Pydantic models for text extraction outputs.

Defines output types and format enums for text extraction.

OutputFormat

Bases: str, Enum

Supported text extraction output formats.

Each format has different characteristics
  • HTML: Structured with div elements, preserves layout semantics
  • MARKDOWN: Portable, human-readable, good for documentation
  • JSON: Structured data with layout information (Dots OCR)

TextOutput

Bases: BaseModel

Text extraction output from a document image.

Contains the extracted text content in the requested format, along with optional raw output and plain text versions.

Example
result = extractor.extract(image, output_format="markdown")
print(result.content)  # Clean markdown
print(result.plain_text)  # Plain text without formatting

content_length property

content_length: int

Length of the extracted content in characters.

word_count property

word_count: int

Approximate word count of the plain text.

LayoutElement

Bases: BaseModel

Single layout element from document layout detection.

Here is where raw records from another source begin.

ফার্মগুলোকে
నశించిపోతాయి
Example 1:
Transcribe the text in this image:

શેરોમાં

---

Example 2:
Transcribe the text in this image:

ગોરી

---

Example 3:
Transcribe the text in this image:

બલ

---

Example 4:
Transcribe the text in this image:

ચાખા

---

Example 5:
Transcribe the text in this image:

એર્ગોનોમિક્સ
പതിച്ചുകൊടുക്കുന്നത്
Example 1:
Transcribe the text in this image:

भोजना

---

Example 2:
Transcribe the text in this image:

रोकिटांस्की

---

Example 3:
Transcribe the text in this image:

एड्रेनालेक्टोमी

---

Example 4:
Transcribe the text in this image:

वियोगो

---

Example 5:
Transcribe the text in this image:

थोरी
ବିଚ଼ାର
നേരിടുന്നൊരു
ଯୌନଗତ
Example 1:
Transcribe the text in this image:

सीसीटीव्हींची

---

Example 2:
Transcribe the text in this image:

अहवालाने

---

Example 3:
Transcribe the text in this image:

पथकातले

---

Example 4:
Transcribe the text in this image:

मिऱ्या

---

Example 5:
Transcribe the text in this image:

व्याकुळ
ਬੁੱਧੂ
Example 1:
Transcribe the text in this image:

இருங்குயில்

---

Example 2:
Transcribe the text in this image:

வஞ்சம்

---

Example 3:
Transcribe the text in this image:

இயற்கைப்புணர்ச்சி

Represents a detected region in the document with its bounding box, category label, and extracted text content.

ATTRIBUTE DESCRIPTION
bbox

Bounding box coordinates [x1, y1, x2, y2] (normalized to 0-1024)

TYPE: List[int]

category

Layout category (e.g., "Text", "Title", "Table", "Formula")

TYPE: str

text

Extracted text content (None for pictures)

TYPE: Optional[str]

confidence

Detection confidence score (optional)

TYPE: Optional[float]

DotsOCRTextOutput

Bases: BaseModel

Text extraction output from Dots OCR with layout information.

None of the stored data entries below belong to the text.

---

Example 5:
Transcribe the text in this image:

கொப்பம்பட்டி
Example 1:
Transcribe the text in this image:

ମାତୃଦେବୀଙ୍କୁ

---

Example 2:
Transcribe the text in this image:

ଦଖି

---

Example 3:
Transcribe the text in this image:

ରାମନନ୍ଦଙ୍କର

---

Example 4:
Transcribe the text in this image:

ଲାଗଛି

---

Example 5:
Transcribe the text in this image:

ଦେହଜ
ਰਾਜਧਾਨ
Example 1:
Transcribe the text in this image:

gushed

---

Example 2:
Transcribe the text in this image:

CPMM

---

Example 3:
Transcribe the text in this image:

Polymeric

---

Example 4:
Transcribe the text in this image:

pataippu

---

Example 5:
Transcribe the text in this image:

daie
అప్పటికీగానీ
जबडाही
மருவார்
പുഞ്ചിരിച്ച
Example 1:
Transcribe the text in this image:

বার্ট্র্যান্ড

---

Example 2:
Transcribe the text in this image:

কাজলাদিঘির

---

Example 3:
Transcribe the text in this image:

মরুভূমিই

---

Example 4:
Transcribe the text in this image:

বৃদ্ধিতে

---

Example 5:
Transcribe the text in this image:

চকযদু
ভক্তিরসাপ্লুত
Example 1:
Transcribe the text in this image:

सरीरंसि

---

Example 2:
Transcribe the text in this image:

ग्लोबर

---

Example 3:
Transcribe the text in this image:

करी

Dots OCR provides structured output with: - Layout detection (11 categories) - Bounding boxes (normalized to 0-1024) - Multi-format text (Markdown/LaTeX/HTML) - Reading order preservation

Layout Categories

Caption, Footnote, Formula, List-item, Page-footer, Page-header, Picture, Section-header, Table, Text, Title

Text Formatting
  • Text/Title/Section-header: Markdown
  • Formula: LaTeX
  • Table: HTML
  • Picture: (text omitted)
Example
from omnidocs.tasks.text_extraction import DotsOCRTextExtractor
result = extractor.extract(image, include_layout=True)
print(result.content)  # Full text with formatting
for elem in result.layout:
        print(f"{elem.category}: {elem.bbox}")

num_layout_elements property

num_layout_elements: int

Number of detected layout elements.

content_length property

content_length: int

Length of extracted content in characters.